Temel hak ve özgürlüklerin korunması, yalnızca Anayasa Mahkemesinin değil, tüm yargı organlarının görevidir.
Türk yargı sisteminin gerçekten mevcut olan yapısal sorunlarının çözümü için elverişli bir araç olması ümit edilen bireysel başvurunun, mecrasından çıkması, yargı sistemini zayıflatan sistemsel bir sorun haline gelmiştir.
“Yetki aşımı”
Bireysel başvuru sisteminin faaliyete geçmesinden itibaren yukarıda özetlenen sorunlar Anayasa Mahkemesi üyelerinin de bulunduğu bilimsel toplantılarda defaatle ifade edilmesine, Yargıtay Başkanı’nın adli yıl açış konuşması ile yıl sonu basın değerlendirme toplantılarında ve Danıştay Başkanı tarafından Danıştayın kuruluş yıldönümü toplantısında gündeme getirilmesine karşın, Anayasa Mahkemesinin kararlarındaki anayasal ve yasal yetki aşımı olarak değerlendirilen benzer uygulamalar artarak devam etmiştir.
Bizatihi Anayasayı korumak amacıyla kurulan Anayasa Mahkemesi, tartışmalara konu olan davada, anayasa koyucunun iradesini yok sayarak Anayasa’nın 83’üncü maddesindeki atıf nedeniyle somut olaya uygulanması gereken 14’üncü maddesini işlevsiz bırakmıştır.
“AYM ifadeleri hedef gösterici”
Anayasal düzene uymayan bu bakış açısının etkisi ile bazı kararlarda yüksek mahkeme olan Yargıtay ve Danıştay’ın derece mahkemesi olarak nitelendirilmesi, tartışmalara konu olan Şerafettin Can Atalay dosyasında olduğu gibi terör suçlarına bakan ve tamamen yargısal bir görev ifa eden Yargıtay 3. Ceza Dairesinin “88. Anayasa Mahkemesince tespit edilen ihlalin altında yatan sorunları giderme yönünde kamu gücünü kullanan makamlar genel bir yükümlülüğe sahip olmasına karşın Yargıtay 3. Ceza Dairesi, Anayasa Mahkemesi içtihadına aykırı davranmış, benzer ihlalleri önleme yükümlülüğünü yerine getirmemiş; aksine başvurucunun anayasal haklarını -Anayasa’nın parlamentoya verdiği bir yetkiyi kullanarak- daraltıcı bir şekilde yorumlamak suretiyle ihlal etmiştir.” biçimindeki sözlerle anayasayı ihlal suçunu işlediği ithamında bulunularak hedef gösterilmesi gibi son derece vahim, kabul edilemez hukuki hatalar, bireysel başvuru kararlarının vazgeçilmez dili olmuştur.
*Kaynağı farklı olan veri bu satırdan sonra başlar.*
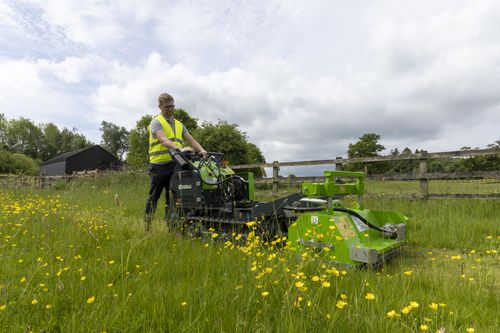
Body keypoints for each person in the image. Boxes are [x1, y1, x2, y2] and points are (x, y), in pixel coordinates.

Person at [144, 93, 207, 231]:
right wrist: (179, 148)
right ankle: (147, 226)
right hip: (158, 166)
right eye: (167, 107)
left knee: (173, 198)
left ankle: (171, 227)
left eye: (172, 106)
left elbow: (190, 139)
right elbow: (163, 140)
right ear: (160, 107)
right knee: (154, 196)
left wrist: (202, 150)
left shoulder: (179, 124)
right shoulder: (156, 122)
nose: (170, 109)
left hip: (175, 165)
“Eleştiri sınırlarını aşan haksız tepkiler üzüntüyle karşılanmaktadır”
Yukarıda örneklenerek değinilen Anayasa Mahkemesinin uygulamalarının doğurduğu hukuki sonuçlar gözetilmeksizin, bir yüksek mahkeme olan Yargıtay ve Yargıtay 3. Ceza Dairesinin yargısal görev ve yetkisi kapsamında verdiği kararlara yönelik yüksek yargı kurumlarının saygınlığını zedeleyen ve eleştiri sınırlarını aşan haksız tepkiler üzüntüyle karşılanmaktadır.
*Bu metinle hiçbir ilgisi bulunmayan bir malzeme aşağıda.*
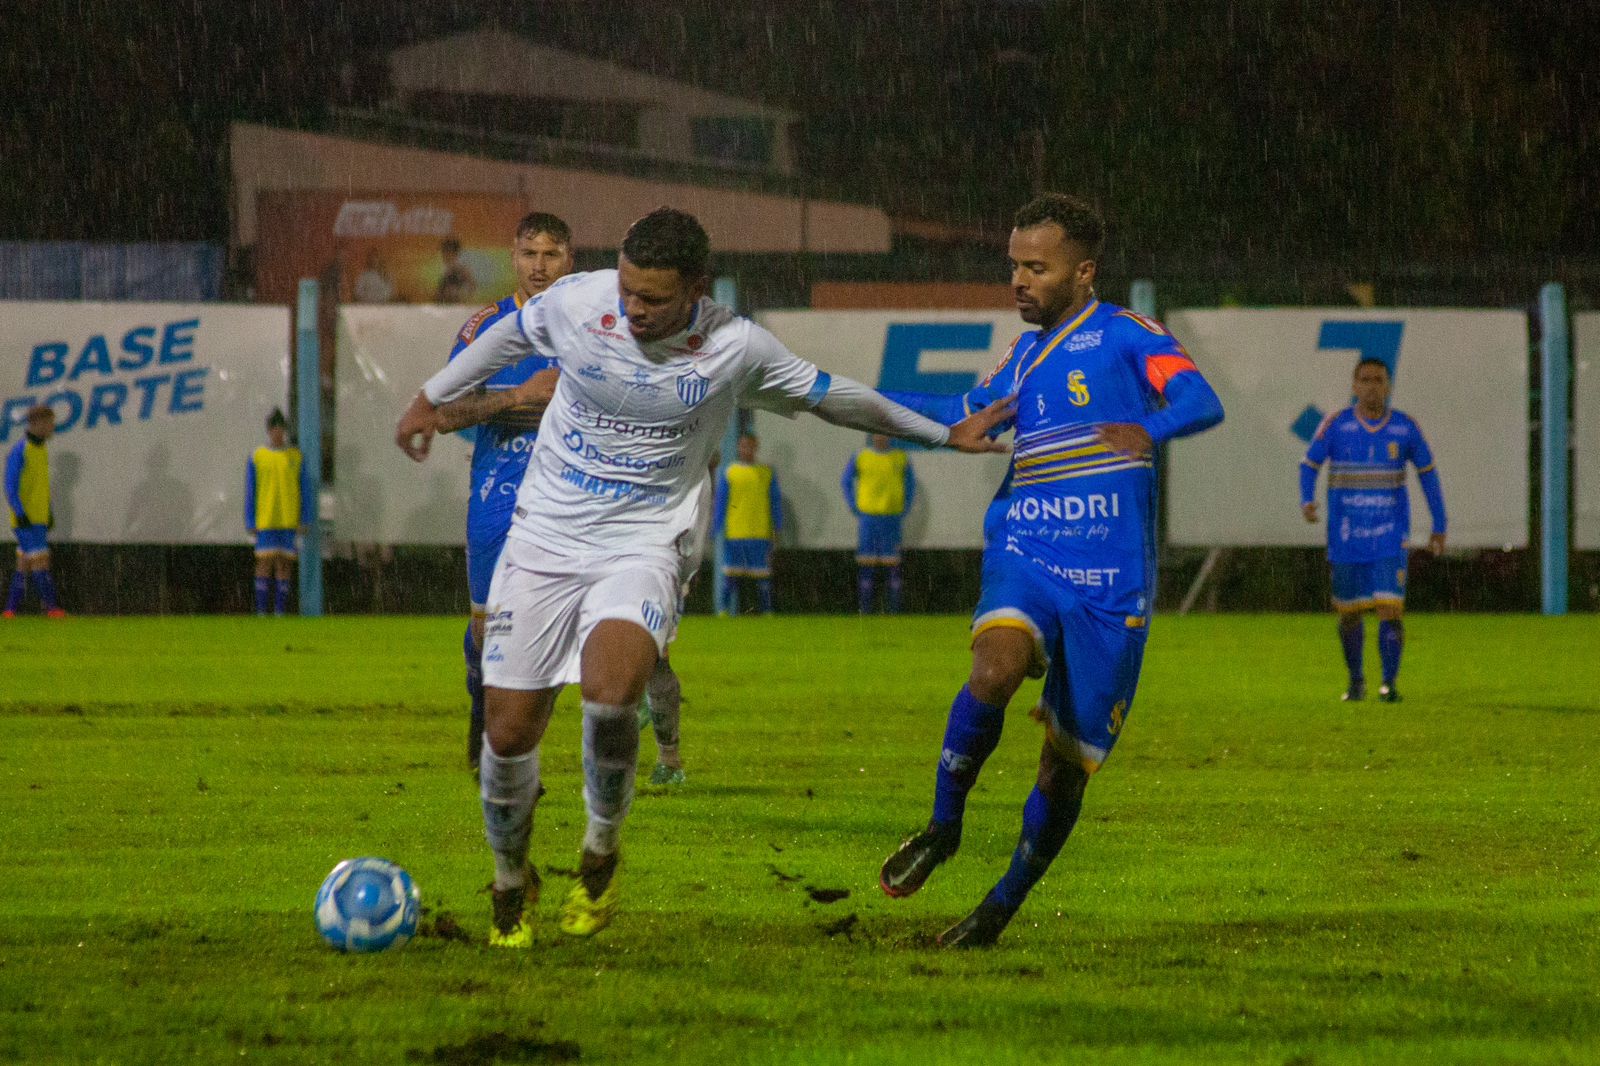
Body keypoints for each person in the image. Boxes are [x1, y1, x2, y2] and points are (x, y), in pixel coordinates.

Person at [395, 206, 1010, 949]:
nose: (632, 309)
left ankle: (599, 853)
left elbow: (834, 396)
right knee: (507, 734)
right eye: (627, 291)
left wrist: (944, 432)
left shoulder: (735, 346)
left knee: (612, 694)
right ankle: (509, 879)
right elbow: (512, 334)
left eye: (652, 298)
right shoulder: (581, 300)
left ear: (696, 288)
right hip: (546, 536)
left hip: (644, 541)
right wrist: (432, 394)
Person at [876, 193, 1224, 947]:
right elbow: (961, 409)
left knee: (1063, 771)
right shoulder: (1023, 356)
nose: (1019, 281)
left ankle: (997, 909)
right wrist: (844, 400)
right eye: (1014, 266)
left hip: (1112, 583)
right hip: (1028, 548)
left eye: (1037, 267)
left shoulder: (1131, 336)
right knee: (994, 671)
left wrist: (1151, 428)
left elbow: (1200, 400)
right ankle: (943, 826)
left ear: (1084, 271)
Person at [431, 211, 573, 771]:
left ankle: (515, 752)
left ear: (571, 258)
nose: (540, 267)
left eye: (552, 254)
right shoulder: (485, 328)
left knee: (559, 633)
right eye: (530, 254)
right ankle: (481, 707)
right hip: (499, 494)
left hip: (571, 499)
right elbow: (444, 414)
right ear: (513, 258)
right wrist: (518, 398)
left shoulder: (595, 326)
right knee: (486, 631)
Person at [1300, 358, 1446, 703]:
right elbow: (1309, 464)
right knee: (1349, 613)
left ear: (1388, 385)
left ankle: (1388, 683)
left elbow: (1428, 473)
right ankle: (1356, 681)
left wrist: (1440, 525)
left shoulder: (1405, 428)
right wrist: (1306, 500)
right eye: (1364, 380)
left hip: (1389, 535)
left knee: (1390, 608)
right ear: (1354, 386)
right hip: (1347, 535)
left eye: (1378, 380)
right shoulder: (1336, 425)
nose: (1371, 386)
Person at [245, 409, 314, 616]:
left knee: (285, 564)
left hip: (288, 519)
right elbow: (251, 489)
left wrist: (305, 518)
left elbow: (305, 489)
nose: (278, 433)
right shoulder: (258, 456)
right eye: (275, 429)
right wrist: (250, 519)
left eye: (281, 429)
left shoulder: (295, 456)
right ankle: (260, 610)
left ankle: (280, 611)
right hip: (266, 519)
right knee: (264, 563)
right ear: (269, 431)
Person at [842, 433, 916, 613]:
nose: (880, 437)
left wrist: (904, 507)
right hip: (869, 518)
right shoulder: (861, 456)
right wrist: (854, 505)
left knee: (893, 567)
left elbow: (910, 485)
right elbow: (846, 481)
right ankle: (865, 611)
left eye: (884, 433)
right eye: (877, 433)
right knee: (866, 567)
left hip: (891, 519)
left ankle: (894, 611)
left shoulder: (900, 457)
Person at [4, 406, 65, 618]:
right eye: (49, 423)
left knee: (24, 565)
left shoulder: (42, 450)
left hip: (38, 517)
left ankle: (10, 610)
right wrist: (20, 513)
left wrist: (48, 512)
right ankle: (52, 608)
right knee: (41, 561)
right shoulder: (21, 450)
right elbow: (10, 485)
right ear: (36, 423)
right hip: (26, 519)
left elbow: (41, 485)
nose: (52, 427)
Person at [713, 433, 781, 615]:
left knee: (763, 577)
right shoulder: (730, 472)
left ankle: (767, 613)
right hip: (736, 532)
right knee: (731, 576)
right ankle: (723, 613)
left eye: (750, 446)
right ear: (738, 447)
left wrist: (777, 528)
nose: (746, 450)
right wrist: (715, 529)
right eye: (743, 446)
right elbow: (721, 503)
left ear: (756, 447)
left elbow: (775, 502)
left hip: (760, 533)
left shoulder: (766, 473)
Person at [436, 238, 477, 303]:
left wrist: (467, 300)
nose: (445, 255)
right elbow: (440, 290)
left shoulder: (461, 268)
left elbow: (472, 284)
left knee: (452, 292)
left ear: (455, 253)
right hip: (444, 302)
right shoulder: (442, 265)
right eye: (444, 252)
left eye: (449, 252)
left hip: (457, 301)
Hukuki güvenliğin, toplumsal barışın ve hukuki öngörülebilirliğin sağlanması bakımından Anayasa’dan aldığı yetkiyle Yargıtay, bireysel başvurunun mevcut haliyle uygulanmasının doğurduğu sorunların giderilmesi ve karşılaştırmalı hukukta kabul edilen standartlara göre geliştirilmesi konusunda ihtiyaç duyulan, anayasal ve yasal çalışmalarda gerekli desteği sağlamaya her zaman hazırdır.